::: Provided entries :::

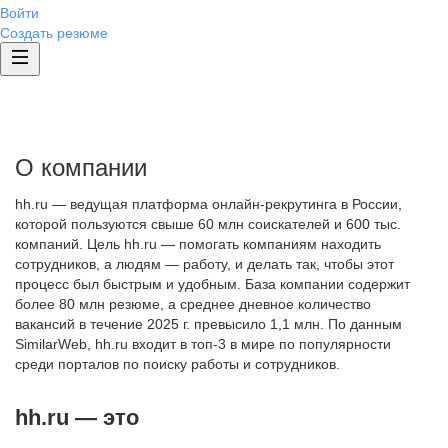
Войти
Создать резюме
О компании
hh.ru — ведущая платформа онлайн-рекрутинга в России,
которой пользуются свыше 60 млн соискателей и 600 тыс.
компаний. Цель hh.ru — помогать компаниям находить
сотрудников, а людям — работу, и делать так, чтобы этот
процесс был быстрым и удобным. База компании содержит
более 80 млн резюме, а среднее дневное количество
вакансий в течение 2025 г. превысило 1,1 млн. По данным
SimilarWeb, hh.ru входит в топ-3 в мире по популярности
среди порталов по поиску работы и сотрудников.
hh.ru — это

:::

Instruction:
Every line of the listing is to be retyped exactly; pictures stay out.

Output:
Войти
Создать резюме
О компании
hh.ru — ведущая платформа онлайн-рекрутинга в России,
которой пользуются свыше 60 млн соискателей и 600 тыс.
компаний. Цель hh.ru — помогать компаниям находить
сотрудников, а людям — работу, и делать так, чтобы этот
процесс был быстрым и удобным. База компании содержит
более 80 млн резюме, а среднее дневное количество
вакансий в течение 2025 г. превысило 1,1 млн. По данным
SimilarWeb, hh.ru входит в топ-3 в мире по популярности
среди порталов по поиску работы и сотрудников.
hh.ru — это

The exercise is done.